Corey Schaff said:
As would I. Or just people in general. Being called a pedophile isn't fun.
Yeah, not really the same thing. I am not so much concerned about being called a pedophile, I am concerned about how that false accusation is being used to deny me legal rights and social privileges (informal rights). If it was just name slinging it wouldn't be so bad.
Well that's never gonna happen, society tells everybody how they're supposed to dress. Damned if I'm going to spend $100 on a single shirt, though. I dress "inappropriately" all the time, people are always like "aren't you cold?" <_<, or "your shoes are untied", or "your shirt's inside out". Like I don't know that...I mean, sometimes I don't, but I try not to be concerned either way, I wear 6XL t-shirts with MLP Cutiemarks on them.
Ah, see, that is not what I am talking about. People criticize you for being untidy or unusual. Trans people can experience anything from verbal abuse, threats, being kicked out of a store, having the cops called and being arrested because people assume you are a prostitute, and even physical violence.

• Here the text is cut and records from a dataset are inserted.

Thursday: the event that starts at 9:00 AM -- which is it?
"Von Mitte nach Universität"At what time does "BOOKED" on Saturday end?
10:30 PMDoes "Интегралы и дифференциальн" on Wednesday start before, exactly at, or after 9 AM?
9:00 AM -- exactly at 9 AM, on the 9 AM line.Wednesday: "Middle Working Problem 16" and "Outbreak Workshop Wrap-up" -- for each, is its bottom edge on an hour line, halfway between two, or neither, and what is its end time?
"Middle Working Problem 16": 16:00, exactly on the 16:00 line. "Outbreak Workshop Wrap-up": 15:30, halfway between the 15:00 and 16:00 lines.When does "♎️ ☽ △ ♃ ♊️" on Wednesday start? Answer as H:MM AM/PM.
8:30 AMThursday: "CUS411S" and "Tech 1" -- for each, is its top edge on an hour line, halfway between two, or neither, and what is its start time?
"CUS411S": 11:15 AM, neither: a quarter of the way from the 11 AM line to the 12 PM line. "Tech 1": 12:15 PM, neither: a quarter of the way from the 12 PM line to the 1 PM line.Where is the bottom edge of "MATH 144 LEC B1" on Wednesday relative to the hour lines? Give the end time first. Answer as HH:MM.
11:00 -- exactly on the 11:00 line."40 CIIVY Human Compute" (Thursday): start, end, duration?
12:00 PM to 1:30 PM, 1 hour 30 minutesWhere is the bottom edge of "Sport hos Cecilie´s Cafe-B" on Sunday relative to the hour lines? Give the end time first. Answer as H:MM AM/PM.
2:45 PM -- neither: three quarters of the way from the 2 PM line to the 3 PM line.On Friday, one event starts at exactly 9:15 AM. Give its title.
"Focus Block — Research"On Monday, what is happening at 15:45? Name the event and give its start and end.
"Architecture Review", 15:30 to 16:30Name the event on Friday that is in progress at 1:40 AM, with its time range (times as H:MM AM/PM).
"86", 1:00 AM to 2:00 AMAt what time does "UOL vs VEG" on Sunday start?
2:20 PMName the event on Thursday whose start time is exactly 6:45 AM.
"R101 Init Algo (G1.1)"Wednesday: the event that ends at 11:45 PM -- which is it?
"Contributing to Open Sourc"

You don't hear about people being beaten to death for having their shoes untied or arrested and incarcerated for wearing a t-shirt on a cold day. It isn't even remotely the same thing.
Can't argue with that. A current platitude would be "Don't Lump me in with Trump"[/quote]
I wouldn't lump you in with people like him. He is a hate monger and weaponizes prejudice in order to benefit himself. There are few things more terrifying than the existence of people like trump, and one of them is that people support him. It's like being there when Joe McCarthy gave his first speeches about communism.
You seem neutral, maybe a tad ignorant (in the literal, non prejudiced sense that you just do not yet have information) on the issue. You seem tolerant. But the absence of malice is nothing to be proud of. You live in a bigoted society, that means you can end up hurting people entirely inadvertently. And you seem unwilling to take even the most basic precaution against doing so, placing your whim of curiosity at a position of greater importance than allowing trans people to feel and be secure.
Well, I wouldn't call it interrogation, or even public <.< I'd probably be like "psst, um, pardon me, I was just wondering..."
I'm certainly not going to dress up like batman and question you while you're hanging upside down from a roof, that'd be interrogation <.<
You make that joke, but shit happens. Interrogate is the right word for what happens to trans people. When someone wants to know our gender they generally are not kind or courteous. Physical and verbal intimidation are usually the major component, and they tend to be very public about it. It is not a pleasant experience. It is all the worse because we know that this is the most common precursor to a hate crime against us. I have been lucky enough that I have never experienced worse than intimidation, but worse happens all the time.
We live in a hostile world. That may be something you can't understand. We don't assume the worst of people because we are grumpy and cantankerous. We assume the worst because that is what we have to do to keep ourselves safe. We don't have the luxuries you have in this area.
And as for just being kind and courteous when you do ask, that isn't going to be enough most of the time. Language that is innocent in it's literal meaning can and is used as a tool of intimidation. Whatever precautions you take we are not going to know your intentions immediately, and we also know that it could quickly escalate however nice you seem. We don't know you. So we have to assume it could go bad for us and plan and act accordingly.
I am not going to say you cannot ask trans people about their gender, I am saying generally you should not. Satisfying your minor curiosity is likely going to cost that person a significant emotional toll, and that is the best case scenario. There is always the chance you out them and cause additional difficulties.